I have really mixed feelings about this show, in which creators and performers Sarah Bebe Holmes and Bado Reti challenge their audience to question the impact of always being connected to a phone.

The show concludes that the impact is strongly negative, and my enjoyment of the production was somewhat stunted by a frustration that I have with the tone of that message. As someone born in the late nineties, I spend a lot of time listening to people tell me how “young people” can’t even make phone calls any more, let alone hold a face-to-face conversation.

I completely agree that social media brings with it a whole host of important, prevalent issues. But it also allows people to find communities, it provides an open platform for anybody to share opinions, or even start campaigns, and it can be a fantastic tool for maintaining meaningful connections between friends, and family.
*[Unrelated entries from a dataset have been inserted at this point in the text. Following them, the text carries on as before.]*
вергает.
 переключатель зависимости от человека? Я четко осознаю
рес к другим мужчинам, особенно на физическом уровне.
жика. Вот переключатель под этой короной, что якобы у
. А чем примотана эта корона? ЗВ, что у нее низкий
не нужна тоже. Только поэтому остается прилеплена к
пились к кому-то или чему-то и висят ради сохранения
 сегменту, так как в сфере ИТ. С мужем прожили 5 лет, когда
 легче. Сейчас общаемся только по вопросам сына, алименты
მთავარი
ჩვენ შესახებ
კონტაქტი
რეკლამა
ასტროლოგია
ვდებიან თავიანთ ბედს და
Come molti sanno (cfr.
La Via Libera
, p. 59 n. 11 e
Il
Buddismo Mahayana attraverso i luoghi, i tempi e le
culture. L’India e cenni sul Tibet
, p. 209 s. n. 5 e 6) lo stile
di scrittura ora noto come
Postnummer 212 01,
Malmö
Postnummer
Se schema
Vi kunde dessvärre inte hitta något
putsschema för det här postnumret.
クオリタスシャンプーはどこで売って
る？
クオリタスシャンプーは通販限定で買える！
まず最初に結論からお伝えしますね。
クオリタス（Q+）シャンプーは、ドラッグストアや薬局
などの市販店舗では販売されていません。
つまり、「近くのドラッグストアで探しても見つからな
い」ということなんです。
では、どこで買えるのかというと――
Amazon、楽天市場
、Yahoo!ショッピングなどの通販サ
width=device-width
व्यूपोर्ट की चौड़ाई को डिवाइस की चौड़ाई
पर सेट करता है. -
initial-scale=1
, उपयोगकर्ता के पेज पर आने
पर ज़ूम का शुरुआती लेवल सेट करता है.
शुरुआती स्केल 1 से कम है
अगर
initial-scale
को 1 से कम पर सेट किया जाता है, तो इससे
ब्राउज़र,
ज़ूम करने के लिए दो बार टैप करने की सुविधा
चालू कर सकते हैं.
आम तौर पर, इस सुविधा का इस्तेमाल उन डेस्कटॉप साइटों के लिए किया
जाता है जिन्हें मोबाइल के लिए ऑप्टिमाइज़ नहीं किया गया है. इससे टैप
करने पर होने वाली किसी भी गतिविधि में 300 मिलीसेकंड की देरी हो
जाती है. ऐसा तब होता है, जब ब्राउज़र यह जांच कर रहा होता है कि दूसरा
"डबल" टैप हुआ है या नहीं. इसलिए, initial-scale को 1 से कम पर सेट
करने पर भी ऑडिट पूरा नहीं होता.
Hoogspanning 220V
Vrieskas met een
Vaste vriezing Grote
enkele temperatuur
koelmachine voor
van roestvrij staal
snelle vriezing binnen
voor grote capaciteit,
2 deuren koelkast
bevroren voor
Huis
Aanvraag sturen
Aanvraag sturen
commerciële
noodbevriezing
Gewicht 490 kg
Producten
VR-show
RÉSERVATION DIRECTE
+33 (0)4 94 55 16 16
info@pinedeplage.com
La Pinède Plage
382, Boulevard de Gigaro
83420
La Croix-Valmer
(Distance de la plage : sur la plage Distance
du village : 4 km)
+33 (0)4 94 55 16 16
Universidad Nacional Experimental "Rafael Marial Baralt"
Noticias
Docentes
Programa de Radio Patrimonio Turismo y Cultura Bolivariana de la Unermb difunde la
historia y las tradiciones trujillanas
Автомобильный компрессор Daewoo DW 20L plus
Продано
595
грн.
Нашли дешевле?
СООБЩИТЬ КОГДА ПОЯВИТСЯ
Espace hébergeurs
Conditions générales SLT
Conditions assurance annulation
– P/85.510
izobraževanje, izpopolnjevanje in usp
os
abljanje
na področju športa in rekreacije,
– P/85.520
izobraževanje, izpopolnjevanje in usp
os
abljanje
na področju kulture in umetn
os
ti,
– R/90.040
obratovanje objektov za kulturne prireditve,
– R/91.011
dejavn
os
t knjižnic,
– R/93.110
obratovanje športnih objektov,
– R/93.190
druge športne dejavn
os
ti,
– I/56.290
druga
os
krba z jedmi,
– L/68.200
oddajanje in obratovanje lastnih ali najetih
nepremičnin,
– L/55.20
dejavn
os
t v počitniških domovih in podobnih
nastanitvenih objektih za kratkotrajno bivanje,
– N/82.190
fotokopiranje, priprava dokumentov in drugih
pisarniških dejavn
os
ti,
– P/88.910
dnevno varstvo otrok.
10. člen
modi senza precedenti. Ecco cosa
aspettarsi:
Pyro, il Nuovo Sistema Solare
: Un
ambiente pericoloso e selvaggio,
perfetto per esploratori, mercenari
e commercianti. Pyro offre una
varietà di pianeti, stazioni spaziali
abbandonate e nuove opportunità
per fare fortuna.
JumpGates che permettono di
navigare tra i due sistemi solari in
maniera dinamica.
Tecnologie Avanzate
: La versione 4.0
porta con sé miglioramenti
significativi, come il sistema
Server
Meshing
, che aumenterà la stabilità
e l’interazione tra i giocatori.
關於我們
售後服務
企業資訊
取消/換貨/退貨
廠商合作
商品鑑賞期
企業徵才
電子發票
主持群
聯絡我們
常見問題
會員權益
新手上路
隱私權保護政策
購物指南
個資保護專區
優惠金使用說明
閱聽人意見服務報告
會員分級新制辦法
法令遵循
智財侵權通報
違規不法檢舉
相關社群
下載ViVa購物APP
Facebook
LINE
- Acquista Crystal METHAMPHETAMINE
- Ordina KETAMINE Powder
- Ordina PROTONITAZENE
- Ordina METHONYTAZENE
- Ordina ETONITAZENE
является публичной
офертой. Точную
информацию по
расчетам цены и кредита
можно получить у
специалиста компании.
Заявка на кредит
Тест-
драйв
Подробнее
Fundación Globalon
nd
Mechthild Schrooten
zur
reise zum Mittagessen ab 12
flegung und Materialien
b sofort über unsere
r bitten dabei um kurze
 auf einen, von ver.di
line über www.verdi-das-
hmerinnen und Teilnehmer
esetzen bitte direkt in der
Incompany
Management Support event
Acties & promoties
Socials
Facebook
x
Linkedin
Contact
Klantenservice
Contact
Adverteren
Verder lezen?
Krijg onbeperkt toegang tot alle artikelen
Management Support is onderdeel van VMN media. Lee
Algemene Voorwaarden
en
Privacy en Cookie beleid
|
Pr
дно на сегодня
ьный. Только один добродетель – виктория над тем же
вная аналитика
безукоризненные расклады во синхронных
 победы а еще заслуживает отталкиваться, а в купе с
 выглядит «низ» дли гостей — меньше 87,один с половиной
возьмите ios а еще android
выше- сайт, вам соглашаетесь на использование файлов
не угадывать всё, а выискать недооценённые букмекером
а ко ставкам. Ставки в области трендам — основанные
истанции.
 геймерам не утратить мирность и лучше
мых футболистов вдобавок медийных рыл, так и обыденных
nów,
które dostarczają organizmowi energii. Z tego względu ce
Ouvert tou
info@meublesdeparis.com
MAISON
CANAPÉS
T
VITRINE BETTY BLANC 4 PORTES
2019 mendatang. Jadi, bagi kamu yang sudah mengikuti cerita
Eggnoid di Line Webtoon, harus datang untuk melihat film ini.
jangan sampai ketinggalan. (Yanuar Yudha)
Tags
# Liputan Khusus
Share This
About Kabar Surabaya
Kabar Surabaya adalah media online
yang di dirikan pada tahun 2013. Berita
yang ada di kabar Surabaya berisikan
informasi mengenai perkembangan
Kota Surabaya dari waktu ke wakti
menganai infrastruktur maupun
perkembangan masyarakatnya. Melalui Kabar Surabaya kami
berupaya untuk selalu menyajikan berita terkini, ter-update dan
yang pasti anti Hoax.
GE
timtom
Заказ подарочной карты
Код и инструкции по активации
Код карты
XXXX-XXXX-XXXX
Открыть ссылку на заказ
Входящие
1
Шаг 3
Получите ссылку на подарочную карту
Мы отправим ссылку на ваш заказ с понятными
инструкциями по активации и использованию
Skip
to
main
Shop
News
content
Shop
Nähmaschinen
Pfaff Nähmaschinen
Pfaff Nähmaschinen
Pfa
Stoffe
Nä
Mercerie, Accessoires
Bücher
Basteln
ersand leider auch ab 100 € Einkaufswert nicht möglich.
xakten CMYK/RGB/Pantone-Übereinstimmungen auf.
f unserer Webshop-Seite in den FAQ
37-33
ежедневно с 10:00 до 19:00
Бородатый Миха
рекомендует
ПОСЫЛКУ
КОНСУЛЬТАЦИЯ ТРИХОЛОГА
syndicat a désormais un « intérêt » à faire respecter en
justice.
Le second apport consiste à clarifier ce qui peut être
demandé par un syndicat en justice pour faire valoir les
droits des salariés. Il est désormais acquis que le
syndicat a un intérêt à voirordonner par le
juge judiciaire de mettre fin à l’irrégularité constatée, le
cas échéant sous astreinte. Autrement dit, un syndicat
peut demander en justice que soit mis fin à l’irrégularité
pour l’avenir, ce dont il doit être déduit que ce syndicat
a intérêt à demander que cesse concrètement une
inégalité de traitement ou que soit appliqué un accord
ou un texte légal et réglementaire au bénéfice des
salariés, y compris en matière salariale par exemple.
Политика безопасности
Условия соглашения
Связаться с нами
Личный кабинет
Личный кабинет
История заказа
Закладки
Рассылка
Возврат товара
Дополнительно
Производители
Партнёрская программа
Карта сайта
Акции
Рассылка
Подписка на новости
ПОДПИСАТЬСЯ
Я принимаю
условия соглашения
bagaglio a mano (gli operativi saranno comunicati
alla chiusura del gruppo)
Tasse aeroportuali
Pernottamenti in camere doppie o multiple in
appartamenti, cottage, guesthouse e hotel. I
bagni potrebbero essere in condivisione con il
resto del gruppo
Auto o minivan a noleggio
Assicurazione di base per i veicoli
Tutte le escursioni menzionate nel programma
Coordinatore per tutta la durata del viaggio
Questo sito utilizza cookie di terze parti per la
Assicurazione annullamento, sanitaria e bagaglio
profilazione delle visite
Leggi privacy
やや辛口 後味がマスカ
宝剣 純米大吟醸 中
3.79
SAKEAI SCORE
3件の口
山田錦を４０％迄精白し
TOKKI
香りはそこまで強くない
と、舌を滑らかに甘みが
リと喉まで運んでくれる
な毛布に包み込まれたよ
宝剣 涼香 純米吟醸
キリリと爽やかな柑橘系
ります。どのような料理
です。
Introducing my grandparents to WhatsApp has not just meant that they can keep in touch with everyone in the family, wherever we all are, but also that they can send us jokes, baby pictures – and, most importantly, accidental voice messages. (“It says we’re recording, David. We’re not, are we? Are we recording? What’s that little microphone?”)

For a thought-provoking, subtle production, A Wire Apart did little to acknowledge how the ‘good’ and ‘bad’ aspects of instant connection intersect. Watching the production, I felt that I was hearing the same message that I’ve heard a hundred times outside of the theatre: phones and social media are destroying human interaction.

I also found it a little predictable that the show’s female character was most affected by social media, taking increasingly posed pictures and obsessing over likes, whilst the male character lost himself in a video game.

A Wire Apart clearly got me really thinking about these issues, and I imagine that was what it aimed to do. If it had balanced the impactful visualisation of the negative impacts of instant connectivity, with other nuances of the issue, it was have been an extremely effective piece of theatre.


Images courtesy of Carlos Hernan

Putting aside my hesitation over the message of the production, it is visually very impressive. Holmes and Reti’s performances are fantastically expressive. There is no spoken dialogue in the show, but what they are not saying is always very clear – often sparking empathy in the audience, and sometimes laughter.

The show includes some beautiful choreography – I was particularly impressed by Holmes’ aerial acrobatics, in which she becomes entangled in wires, and physically reliant on them to keep her from falling: a powerful metaphor.

Lighting is absolutely integral to this production, and lighting designer George Tarbuck uses it both to act as something tangible, and also to underline the omnipresence of technology. The use of blue lighting – the recognisable phone-screen hue – is particularly effective.


A Wire Apart played as part of the Manipulate Festival from the 05 – 06 February 2020.